In the wake of Harrison's procedural changes, new asbestos firms arrived on the scene, the number of new cases filed in Madison County exploded, and no longer were mesothelioma claims the predominant type of case filed.
When asked if he anticipated that type of result, Harrison deflected the question.
"The decisions made about when, where and what type of cases... did it open the door? I guess."
"The question was whether we could continue to do it the way it worked 10 years ago and I don't believe it could," he said.
He said that by the time he took over the docket there was no longer a small number of firms filing cases. In the past, he said that a small number of firms participated in a "high degree" of coordination "so things would not overlap."
"It's easier when two people go for lunch," he said.
At about the same time Harrison announced he was running for the circuit court seat, he was reassigned off the asbestos docket.
"It was not a permanent assignment. I knew I would not be doing it for the rest of" the term, he said.

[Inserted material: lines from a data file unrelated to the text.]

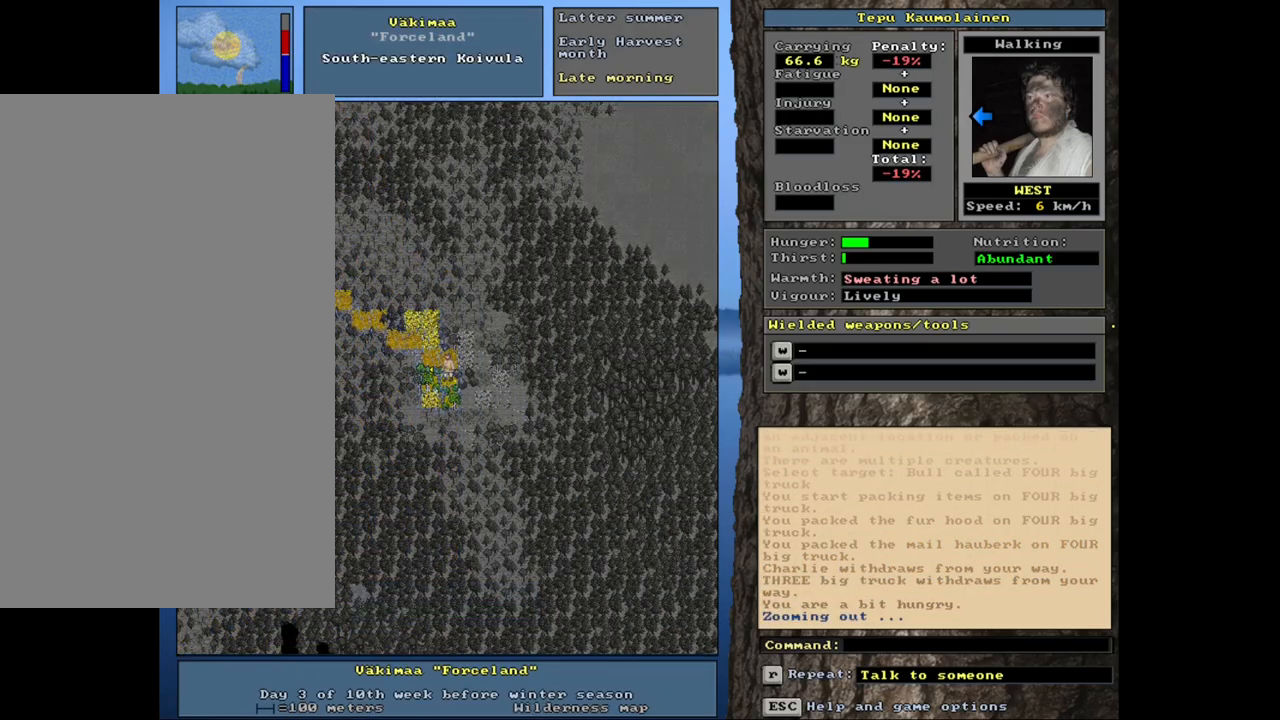
{"keys": [], "mouse": [], "events": []}
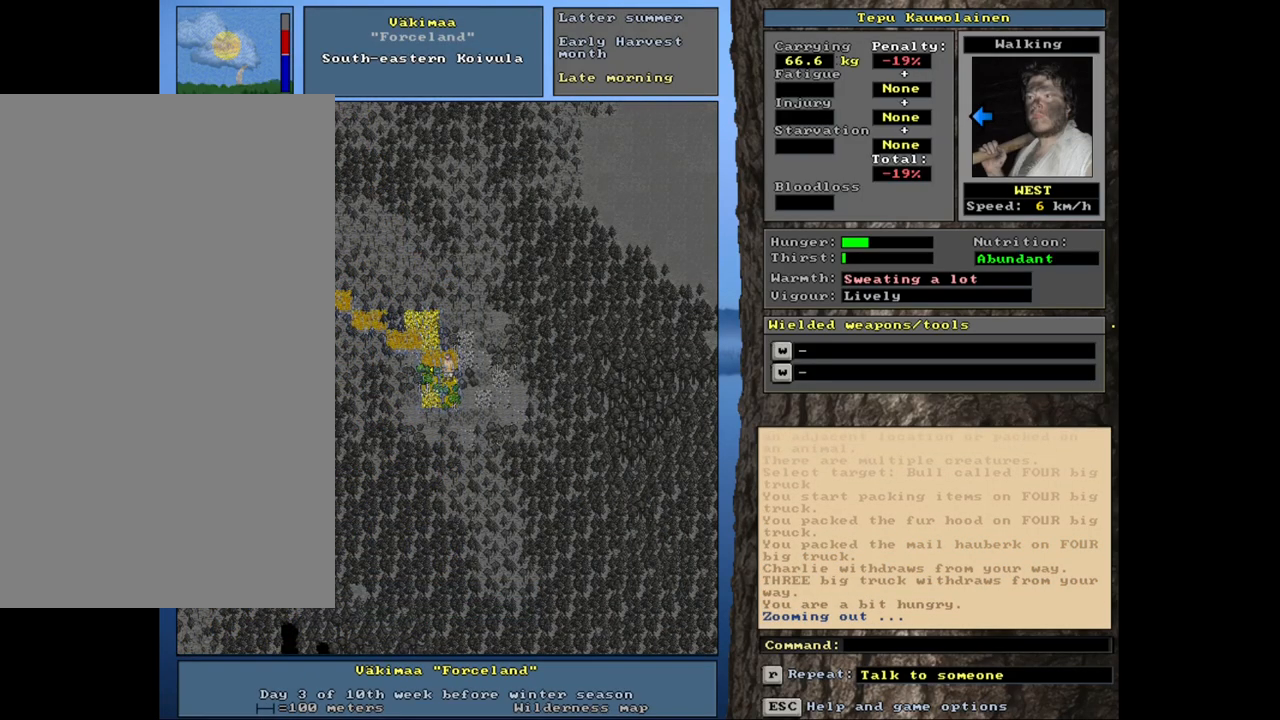
{"keys": ["ctrl_l", "num7"], "mouse": [], "events": [[17, "ctrl_l", "down"], [83, "num7", "down"], [183, "num7", "up"], [250, "num7", "down"], [350, "num7", "up"], [400, "num7", "down"]]}
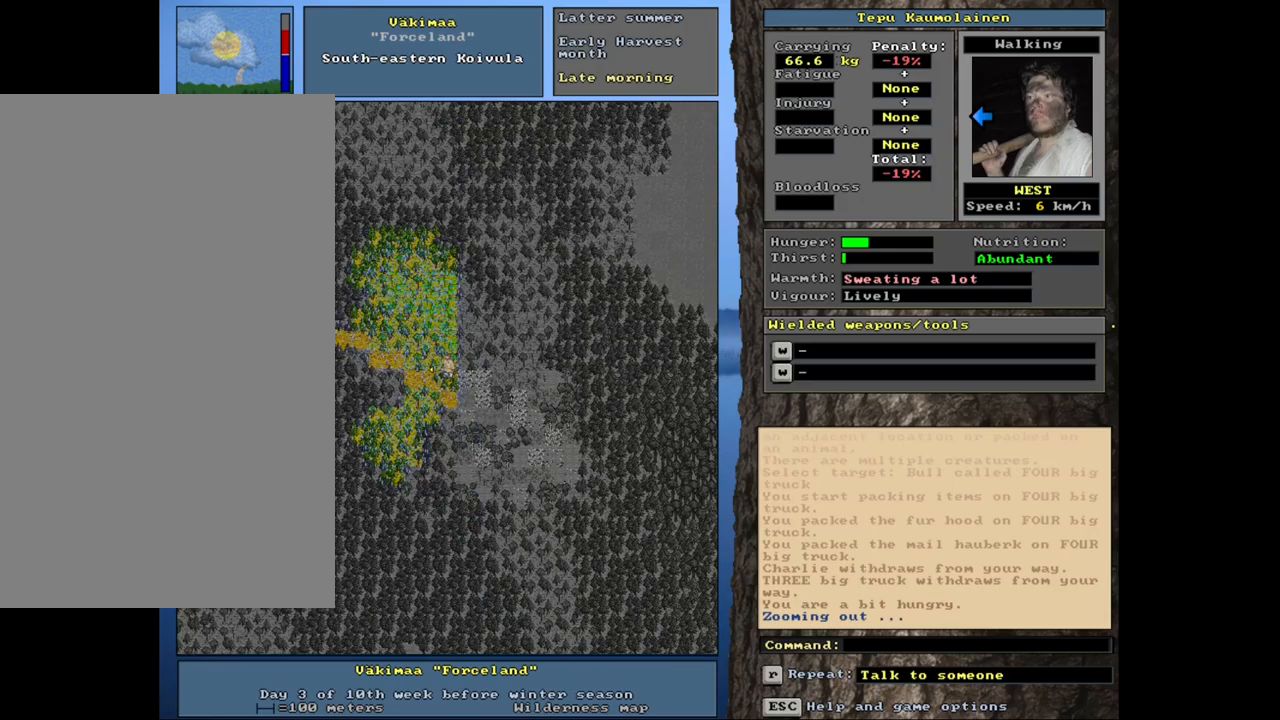
{"keys": [], "mouse": [], "events": [[17, "num7", "up"], [83, "num7", "down"], [183, "num7", "up"], [267, "num7", "down"], [350, "num7", "up"], [400, "ctrl_l", "up"]]}
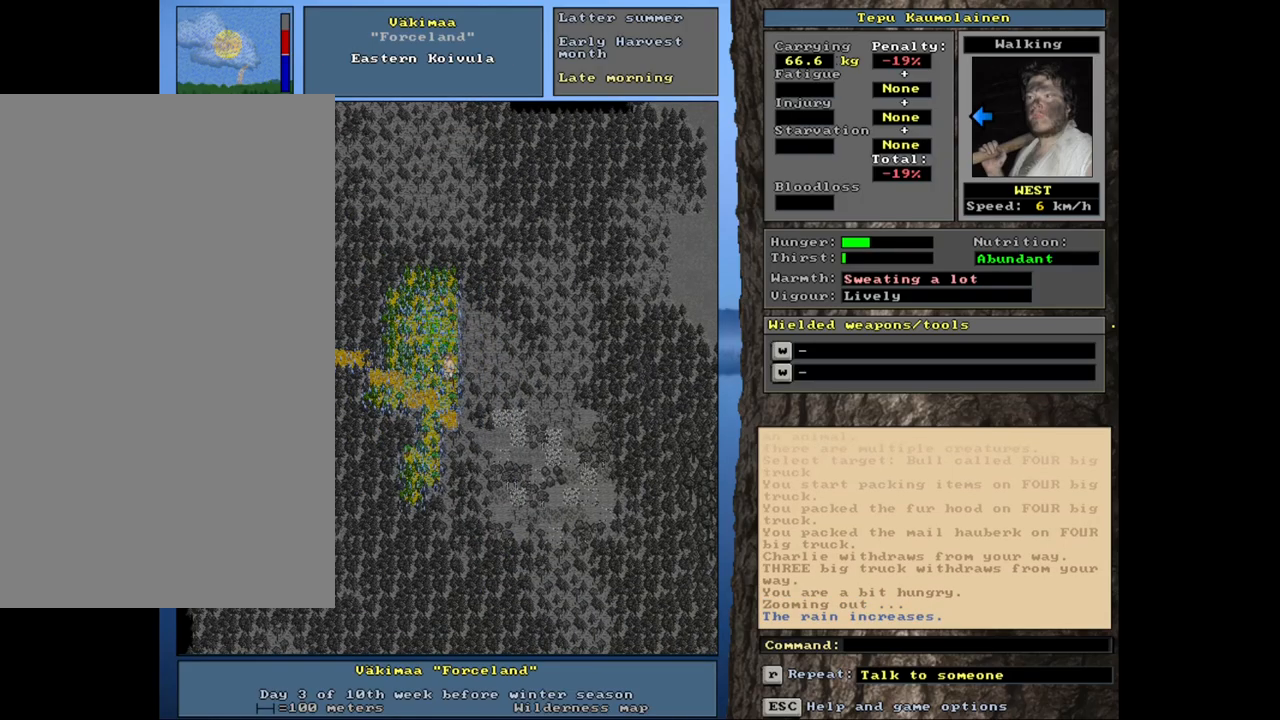
{"keys": [], "mouse": [], "events": [[350, "f6", "down"], [467, "f6", "up"]]}
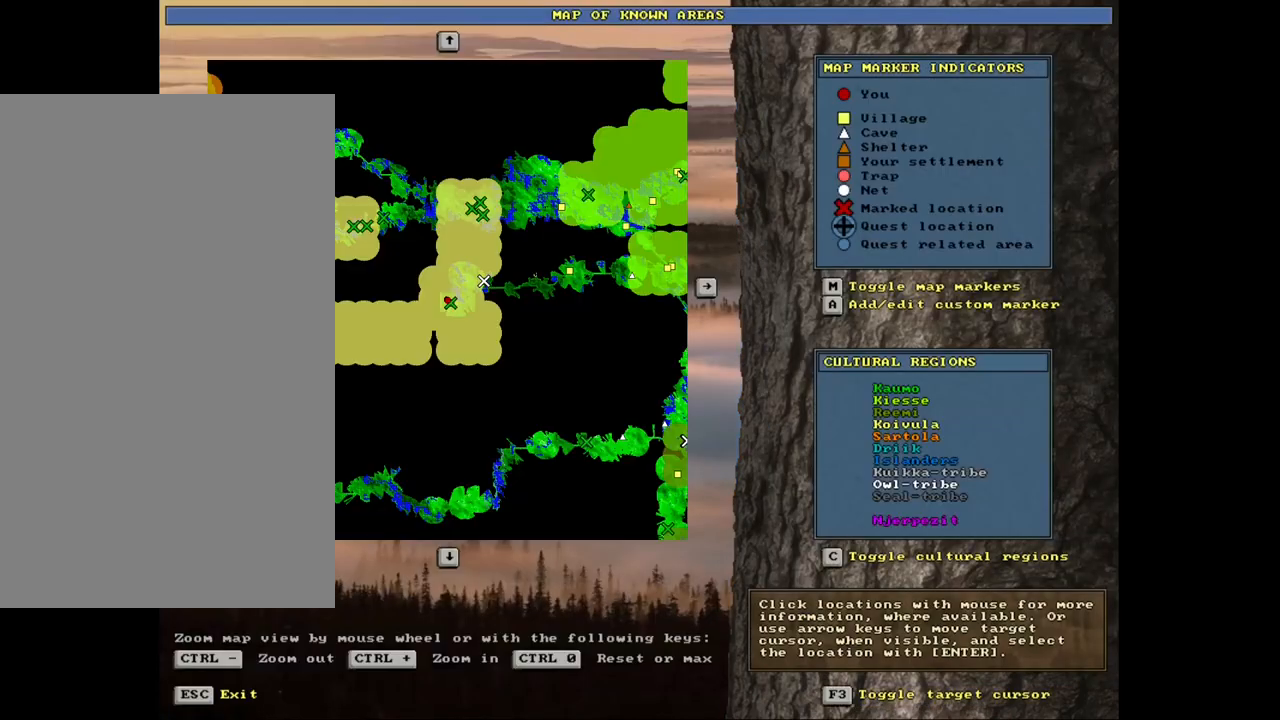
{"keys": [], "mouse": [], "events": []}
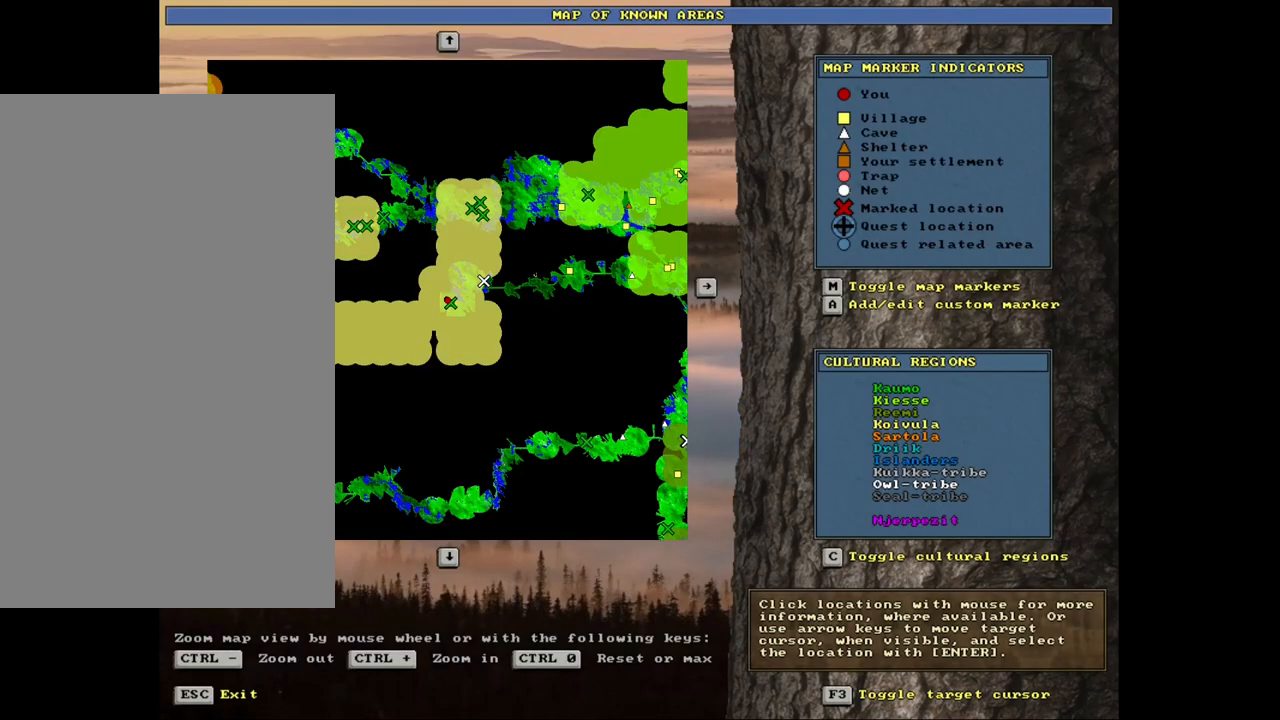
{"keys": [], "mouse": [], "events": [[417, "escape", "down"], [483, "escape", "up"]]}
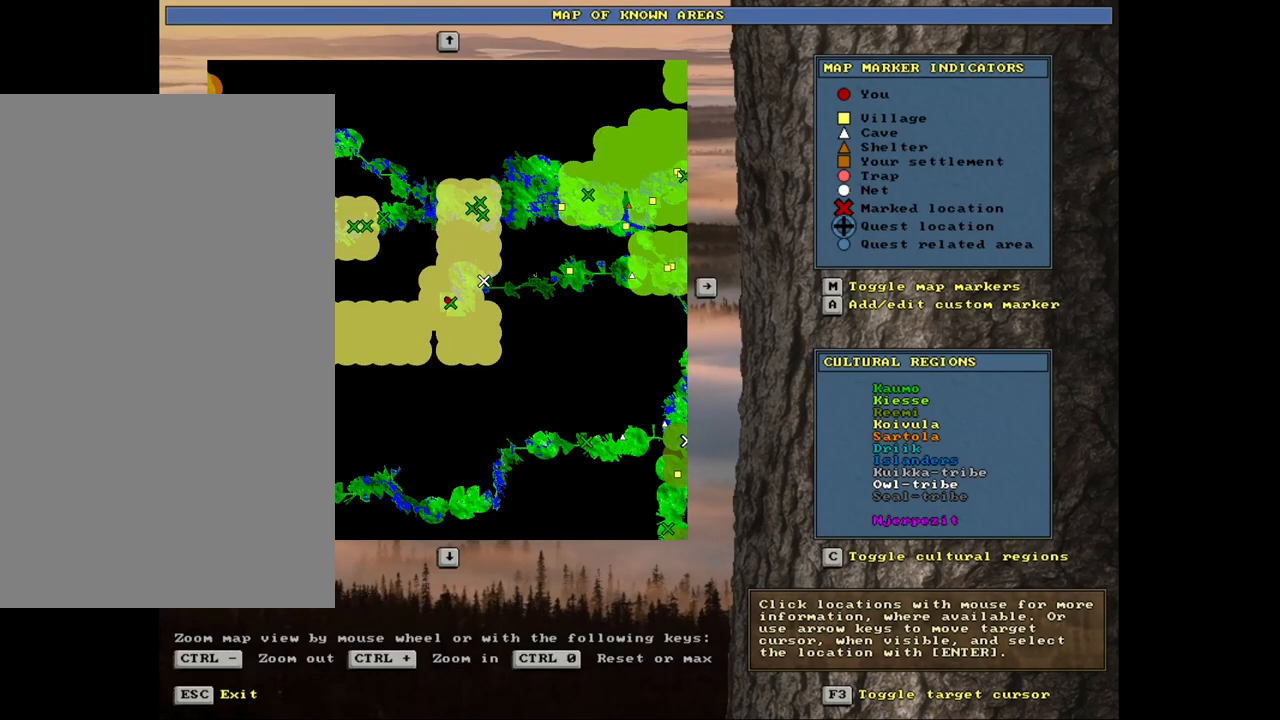
{"keys": ["ctrl_l", "num4"], "mouse": [], "events": [[167, "ctrl_l", "down"], [250, "num4", "down"]]}
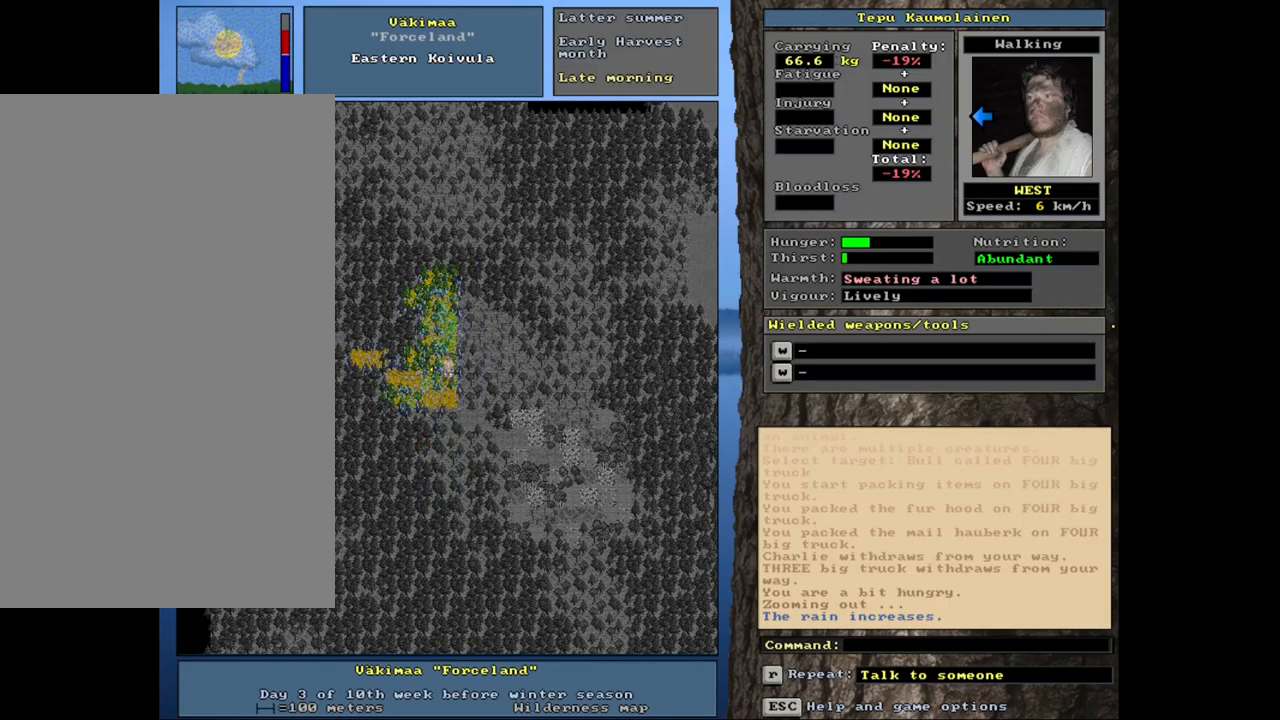
{"keys": ["ctrl_l"], "mouse": [], "events": [[83, "num4", "up"], [217, "num1", "down"], [317, "num1", "up"], [383, "num1", "down"], [483, "num1", "up"]]}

Harrison's late father Moses Harrison had served as an Illinois Supreme Court Justice from 1992 until 2002. He died last year at age 81.
When asked what kind of impact his father has had on his career, Harrison responded,
"He has been a great influence, but probably not in the way you imagine."
He explained that his father's life set an example as a "caring and giving individual" who made great effort to be concerned about the needs of others.
"I didn't start out dreaming of being a judge and following in his footsteps," Harrison said. "Instead, it was the way my father lived his life" that affected him most, he said.
"I had observed that he enjoyed his position," Harrison said. "He said it was his opportunity to serve. I saw my opportunity to serve as well."